Entre hier et aujourd’hui, j’ai pris le temps d’écouter 3 des 4 albums dénichés dimanche. Et le Stan Getz est juste en train de passer. Pour tout dire, ce n’est sans doute pas le plus éclatant des albums de Stan Getz, avec un début un poil trop classique et même trop doux. Je me dis toujours lors de mes chines dominicales, que bon, le jazz, ça commence à bien faire, sauf si c’est du free, et du jazz contemporain. Mais à chaque fois, je plonge. Et la ouate du saxophone de Stan Getz qui résonne à mes oreilles, c’est quand même un vrai régal (mais trop de xylophone vient affadir la sonorité des titres (je n’aime pas le xylophone) .
Donc, dans l’ordre d’écoute, Pierre BarouhCanned Heat et Blue Öyster Cult.
  • Je vais vite passer sur le Blue Öyster Cult, pochette épatante, mais musique sans doute trop prévisible. Un mélange de Hard Rock et de Rock Psychédélique. Et pour tout dire ce disque manque cruellement d’inspiration, les riffs se ressemblant et sur la durée de l’album, une certaine monotonie qui s’installe vite. Pourtant, l’album sonne bien, clair et puissant, mais banal.
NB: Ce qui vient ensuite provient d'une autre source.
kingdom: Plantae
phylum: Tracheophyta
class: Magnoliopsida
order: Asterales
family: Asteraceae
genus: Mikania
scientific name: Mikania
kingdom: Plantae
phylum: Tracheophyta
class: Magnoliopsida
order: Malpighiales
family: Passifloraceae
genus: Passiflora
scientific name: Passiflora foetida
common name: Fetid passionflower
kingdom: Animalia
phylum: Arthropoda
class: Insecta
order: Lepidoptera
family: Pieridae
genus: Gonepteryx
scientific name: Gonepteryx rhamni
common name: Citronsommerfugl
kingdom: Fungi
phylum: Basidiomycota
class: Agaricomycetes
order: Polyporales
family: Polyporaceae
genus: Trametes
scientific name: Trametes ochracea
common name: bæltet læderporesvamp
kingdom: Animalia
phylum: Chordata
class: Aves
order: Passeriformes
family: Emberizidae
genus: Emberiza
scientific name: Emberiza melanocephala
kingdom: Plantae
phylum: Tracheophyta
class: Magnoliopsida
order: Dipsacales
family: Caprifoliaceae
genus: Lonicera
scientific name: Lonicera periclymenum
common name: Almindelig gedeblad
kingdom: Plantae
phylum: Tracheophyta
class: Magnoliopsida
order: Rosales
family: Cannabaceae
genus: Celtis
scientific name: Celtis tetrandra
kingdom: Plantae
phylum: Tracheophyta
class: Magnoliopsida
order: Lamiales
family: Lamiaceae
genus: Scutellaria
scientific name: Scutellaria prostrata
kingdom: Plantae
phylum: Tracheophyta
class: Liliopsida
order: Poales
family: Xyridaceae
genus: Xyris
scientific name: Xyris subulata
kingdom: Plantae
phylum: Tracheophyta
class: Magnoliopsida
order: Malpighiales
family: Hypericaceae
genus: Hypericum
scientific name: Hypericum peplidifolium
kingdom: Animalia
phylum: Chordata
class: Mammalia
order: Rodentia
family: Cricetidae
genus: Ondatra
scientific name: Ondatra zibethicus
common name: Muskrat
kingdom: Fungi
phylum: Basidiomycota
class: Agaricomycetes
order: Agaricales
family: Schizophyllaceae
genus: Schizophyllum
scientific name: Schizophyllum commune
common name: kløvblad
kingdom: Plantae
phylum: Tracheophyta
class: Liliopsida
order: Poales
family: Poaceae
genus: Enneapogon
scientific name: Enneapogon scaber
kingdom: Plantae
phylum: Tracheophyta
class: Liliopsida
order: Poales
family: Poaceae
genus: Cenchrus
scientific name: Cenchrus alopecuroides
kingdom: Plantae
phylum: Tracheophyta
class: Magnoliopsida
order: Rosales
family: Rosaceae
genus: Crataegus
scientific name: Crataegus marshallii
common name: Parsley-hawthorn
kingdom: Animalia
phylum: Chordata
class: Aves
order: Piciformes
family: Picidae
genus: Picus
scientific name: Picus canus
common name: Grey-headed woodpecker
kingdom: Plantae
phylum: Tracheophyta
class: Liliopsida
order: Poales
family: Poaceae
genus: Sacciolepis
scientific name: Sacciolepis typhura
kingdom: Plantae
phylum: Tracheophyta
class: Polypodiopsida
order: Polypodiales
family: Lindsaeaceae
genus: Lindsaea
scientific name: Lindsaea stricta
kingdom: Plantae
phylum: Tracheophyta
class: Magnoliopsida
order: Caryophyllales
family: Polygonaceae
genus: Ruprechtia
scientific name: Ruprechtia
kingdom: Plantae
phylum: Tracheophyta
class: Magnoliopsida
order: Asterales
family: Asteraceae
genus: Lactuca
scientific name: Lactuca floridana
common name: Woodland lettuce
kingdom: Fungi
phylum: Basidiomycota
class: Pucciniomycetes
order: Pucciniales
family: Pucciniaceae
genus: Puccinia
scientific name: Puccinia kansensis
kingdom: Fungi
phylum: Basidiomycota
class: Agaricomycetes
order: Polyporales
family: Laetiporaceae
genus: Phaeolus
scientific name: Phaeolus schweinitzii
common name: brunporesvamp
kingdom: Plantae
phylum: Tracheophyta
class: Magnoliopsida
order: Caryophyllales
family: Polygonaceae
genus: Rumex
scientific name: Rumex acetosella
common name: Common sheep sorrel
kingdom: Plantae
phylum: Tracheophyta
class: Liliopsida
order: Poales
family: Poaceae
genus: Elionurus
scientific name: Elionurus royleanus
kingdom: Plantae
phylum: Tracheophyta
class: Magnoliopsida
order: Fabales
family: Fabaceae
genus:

  • Canned Heat, et leur deuxième album Boogie With Canned Heat. Et c’est un pur plaisir de boggie sudiste (j’avais fait allusion au British Blues, mais clairement, ce n’est pas le moteur de ce disque). De toute manière, il faut écouter ce disque. Rien que pour la version de On The Road Again, voix perchée de Al Wilson et son harmonica génial. Mais il est à écouter aussi pour Fried Hockey Boogie et Amphetamine Annie.
  • Avec Pierre Barouh, c’est un univers musicalement différent qui a résonné dans la maison. De Pierre Barouh, je savais qu’il avais grâce à son label Savarah découvert des Jacques Higelin et autre Brigitte Fontaine. Et qu’il avait fondé son label grâce aux droits d’auteurs de la bande son d’un film ultra célèbre, palmé d’or au Festival de Cannes, même si son nom avait été oublié au générique… Un homme et une femme, et la ritournelle qui accompagne le film ont fait son succès. Ce disque Le Pollen a été enregistré au Japon, avec la fine fleur des musiciens japonais (Ryuichi Sakamoto par exemple). Autant le dire, ce disque n’a pas vraiment trouvé son public en France. Mais c’est un album zen, beau, des mélopées sensibles et le morceau titre, Le Pollen, composé avec Yukihiro Takahashi en est sans doute le sommet, un sommet cosmopolite de références culturelles. Pour vous avouer, ça fait déjà 3 fois que j’écoute ce disque. Et pour vous en convaincre ou pas :
Le Pollen - Pierre Barouh


J’ai eu un peu de mal à vous trouver une version sur le net. Et pour tout dire, il manque sans doute la première minute par rapport à mon disque, une première minute ou on peut entendre Pierre Barouh dialoguer en toute décontraction avec les musiciens et expliquer en quelques mots son texte…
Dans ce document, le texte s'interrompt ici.